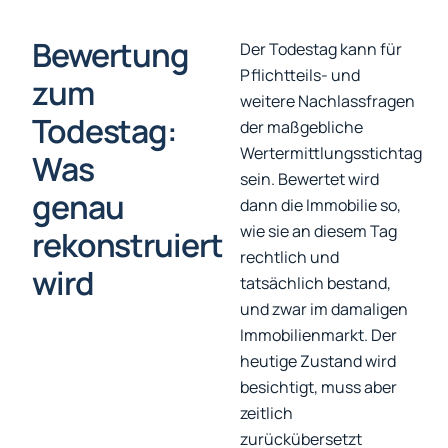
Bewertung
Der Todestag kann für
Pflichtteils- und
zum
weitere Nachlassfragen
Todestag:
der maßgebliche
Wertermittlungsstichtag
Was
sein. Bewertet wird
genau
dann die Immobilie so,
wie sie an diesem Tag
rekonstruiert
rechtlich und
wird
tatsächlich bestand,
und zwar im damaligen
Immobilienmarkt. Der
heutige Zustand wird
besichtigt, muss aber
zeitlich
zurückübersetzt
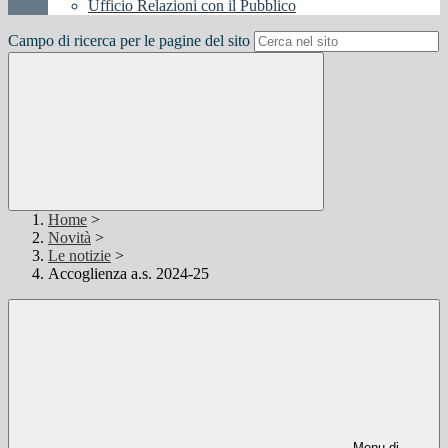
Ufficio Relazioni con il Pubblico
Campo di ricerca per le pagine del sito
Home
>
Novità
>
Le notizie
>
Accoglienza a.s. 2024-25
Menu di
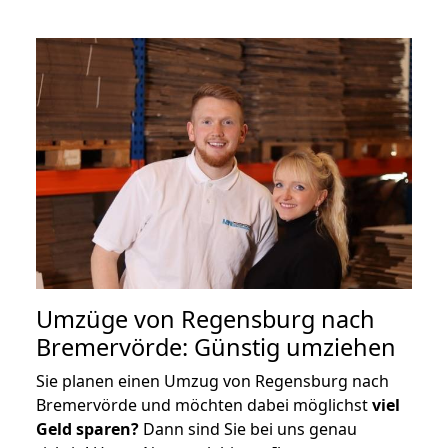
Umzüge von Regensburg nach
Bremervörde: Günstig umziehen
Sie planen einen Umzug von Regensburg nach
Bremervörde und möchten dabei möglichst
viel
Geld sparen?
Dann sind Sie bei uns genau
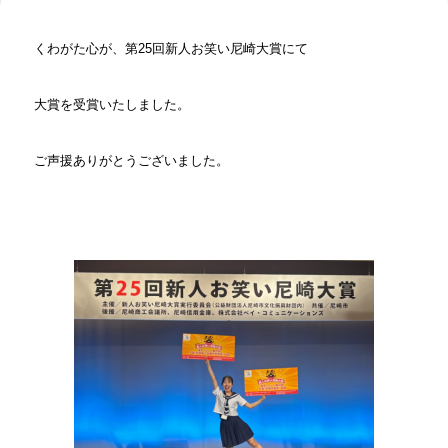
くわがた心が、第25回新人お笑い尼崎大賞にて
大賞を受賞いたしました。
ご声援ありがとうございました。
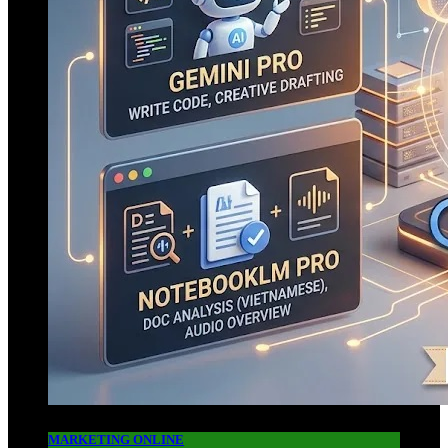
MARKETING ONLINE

---

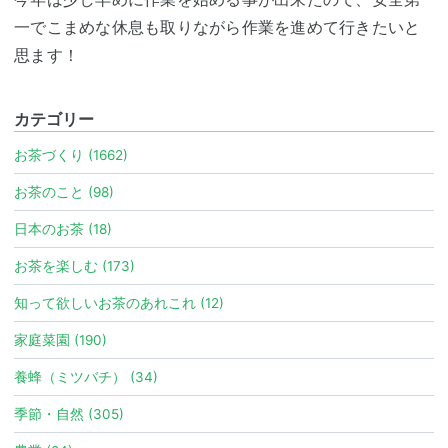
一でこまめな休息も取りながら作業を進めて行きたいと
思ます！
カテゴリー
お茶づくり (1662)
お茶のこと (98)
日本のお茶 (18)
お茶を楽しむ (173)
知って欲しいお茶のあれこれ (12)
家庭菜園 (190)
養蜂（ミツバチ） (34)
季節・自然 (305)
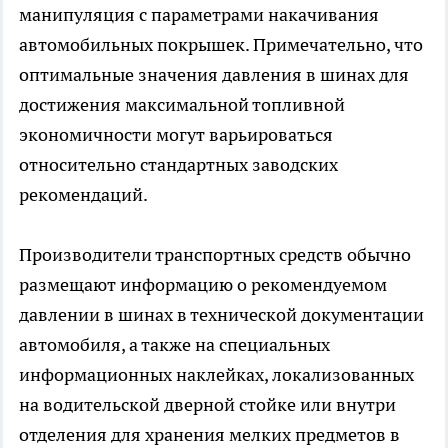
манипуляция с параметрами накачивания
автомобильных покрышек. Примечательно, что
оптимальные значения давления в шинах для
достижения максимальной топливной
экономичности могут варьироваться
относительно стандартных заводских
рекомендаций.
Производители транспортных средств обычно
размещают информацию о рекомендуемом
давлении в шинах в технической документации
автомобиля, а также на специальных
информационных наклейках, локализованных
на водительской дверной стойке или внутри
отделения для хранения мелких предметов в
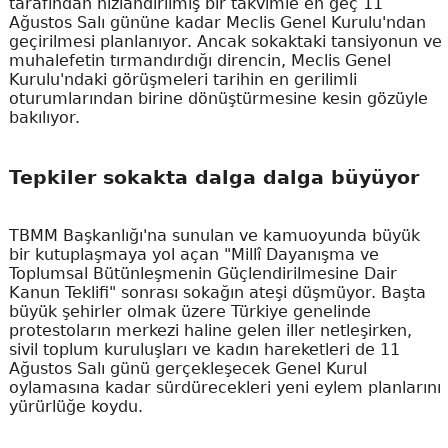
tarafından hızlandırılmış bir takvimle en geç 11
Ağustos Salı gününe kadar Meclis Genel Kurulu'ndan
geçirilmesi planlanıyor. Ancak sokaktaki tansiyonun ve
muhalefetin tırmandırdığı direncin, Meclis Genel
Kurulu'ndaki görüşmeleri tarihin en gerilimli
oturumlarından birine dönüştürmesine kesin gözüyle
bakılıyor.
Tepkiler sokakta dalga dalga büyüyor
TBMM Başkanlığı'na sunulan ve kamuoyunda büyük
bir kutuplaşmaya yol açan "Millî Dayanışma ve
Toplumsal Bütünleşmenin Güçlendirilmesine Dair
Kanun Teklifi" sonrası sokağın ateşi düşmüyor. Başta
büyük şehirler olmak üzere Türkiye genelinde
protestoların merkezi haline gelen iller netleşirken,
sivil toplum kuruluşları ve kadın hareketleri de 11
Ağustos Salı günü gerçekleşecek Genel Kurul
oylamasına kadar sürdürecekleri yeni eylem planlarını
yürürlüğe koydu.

HOW TO COMPLETE THIS TASK: Only the lines above starting with the line with "отделения для хранения мелких предметов в" and going on through the line with "yürürlüğe koydu." belong in the answer; repeat them exactly, minus any picture.

WORKED SOLUTION:
отделения для хранения мелких предметов в
tarafından hızlandırılmış bir takvimle en geç 11
Ağustos Salı gününe kadar Meclis Genel Kurulu'ndan
geçirilmesi planlanıyor. Ancak sokaktaki tansiyonun ve
muhalefetin tırmandırdığı direncin, Meclis Genel
Kurulu'ndaki görüşmeleri tarihin en gerilimli
oturumlarından birine dönüştürmesine kesin gözüyle
bakılıyor.
Tepkiler sokakta dalga dalga büyüyor
TBMM Başkanlığı'na sunulan ve kamuoyunda büyük
bir kutuplaşmaya yol açan "Millî Dayanışma ve
Toplumsal Bütünleşmenin Güçlendirilmesine Dair
Kanun Teklifi" sonrası sokağın ateşi düşmüyor. Başta
büyük şehirler olmak üzere Türkiye genelinde
protestoların merkezi haline gelen iller netleşirken,
sivil toplum kuruluşları ve kadın hareketleri de 11
Ağustos Salı günü gerçekleşecek Genel Kurul
oylamasına kadar sürdürecekleri yeni eylem planlarını
yürürlüğe koydu.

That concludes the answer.